PKR depreciation and interplay with higher POL prices may trigger inflationary impact, with food (34% weight) and transport costs (6% weight) being most vulnerable, with some items bearing a double whammy from both PKR and POL price moves.

From a monetary policy and real interest rate perspective, sensitivities suggest 12M forward CPI in Sep-23 (next MPS) could start indicating readings above 22% - present Policy Rate - rendering forward looking real interest rates potentially negative.

PKR slides 4.5% in open market, widening gap to 3%

After positive sentiments taking PKR up by 4% post IMF’s Stand-By Arrangement at end of Jun-2023, we have witnessed PKR/US$ sliding down 3% and revisiting 3-month lows. Meanwhile, open market rates of PKR/US$ have slipped even more, reflecting a PKR depreciation of 4.5% during the same time. The importance of movement in open market rates has increased with IMF recommending a maximum

1.25% gap between open market and interbank rates in its recent report for Pakistan. At present, the gap between open market and interbank has widened to 3%, which may indicate a similar movement in interbank rates, which could in turn trigger another round of inflationary impacts.

Select food items and transport costs most vulnerable

Pakistan, being a net importer, has a material amount of its CPI basket exposed to PKR movement. While POL prices, related segments and energy related utility prices amount to 11% of CPI basket, food items, mostly imported, contribute at least another 2%. Moreover, other segments directly linked to food, such as Readymade Food are another 5% weight, totalling US$-based pricing weight to at least 19%, almost one-fifth of the basket.

Moreover, the impact of PKR depreciation is compounded in imported segments of and related to food prices that are further impacted from higher POL prices. The weight of segments facing a compounding impact of PKR movement and POL product prices total to at least 7% (imported foods and Readymade food segments), in addition to the complete Food segment contributing ~35% to the basket. This compounding impact is also on the conservative side as higher transport costs impact other cost of businesses and living as well, albeit indirectly.

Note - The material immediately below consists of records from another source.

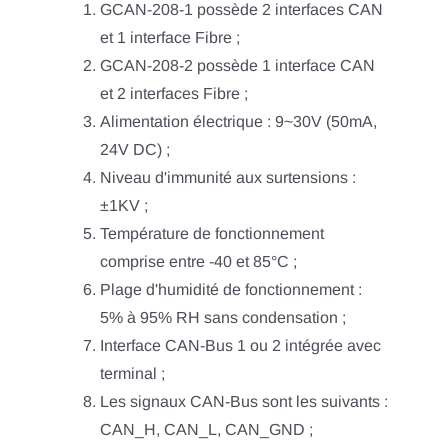
GCAN-208-1 possède 2 interfaces CAN
et 1 interface Fibre ;
GCAN-208-2 possède 1 interface CAN
et 2 interfaces Fibre ;
Alimentation électrique : 9~30V (50mA,
24V DC) ;
Niveau d'immunité aux surtensions :
±1KV ;
Température de fonctionnement
comprise entre -40 et 85°C ;
Plage d'humidité de fonctionnement :
5% à 95% RH sans condensation ;
Interface CAN-Bus 1 ou 2 intégrée avec
terminal ;
Les signaux CAN-Bus sont les suivants :
CAN_H, CAN_L, CAN_GND ;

PKR depreciation can continue inflation spikes

We recall the recent sharp PKR depreciation (~17%) during the first few weeks of CY23 triggered successive sequential MoM CPI increase of ~300bp over Jan-2023 to May-2023, a rare streak witnessed in Pakistan’s history. This was driven by ~350bp monthly increase in Food inflation and ~325bp MoM increase in Transport inflation during the same period.

While we emphasize movement of PKR/US$ on the timing and quantum on external inflows, which has improved to a great extent as compared to a couple of month ago, shaper volatility in the same could be detrimental for Pakistan’s inflation readings. We try to assess impact of sharp rounds of PKR depreciation against US$ on the national CPI and present sensitivity of higher price increases on (1) import-related items and (2) compounding impact on the segments mentioned above.

We present data of 12M forward CPI from each month, e.g. Jul-2023 12M fwd CPI is CPI average of Jul-2023 - Jun-2024, Aug-2023 12M fwd CPI is CPI average of Aug-2023 - Jul-2024 and onwards.

Watch out for deviation in inflation estimates

The above calculations receive a multiplier effect with the ongoing rise in international oil price, where domestic POL product prices have increased by ~Rs38/ltr (~15%) in the last one month, where the increase is a mix of global oil price increase and recent PKR depreciation.

Standing on the brink of a forward-CPI based positive real interest rates scenario after 3 years, CPI estimates from here onward hold much importance. The above sensitivities reflect possibilities of 12M forward CPI numbers remaining above 22% - the present Policy Rate, standing in Sep-2023 (the next monetary policy announcement), where these projections include a 40% gas price hike as well.

While the monetary policy committee had reasoned a status quo in the last policy announcement in Jul-2023 with the 12M fwd CPI estimates landing between 20% - 22%, any deviation in estimates may change the course of market expectations of a halt or continuation of the monetary tightening cycle.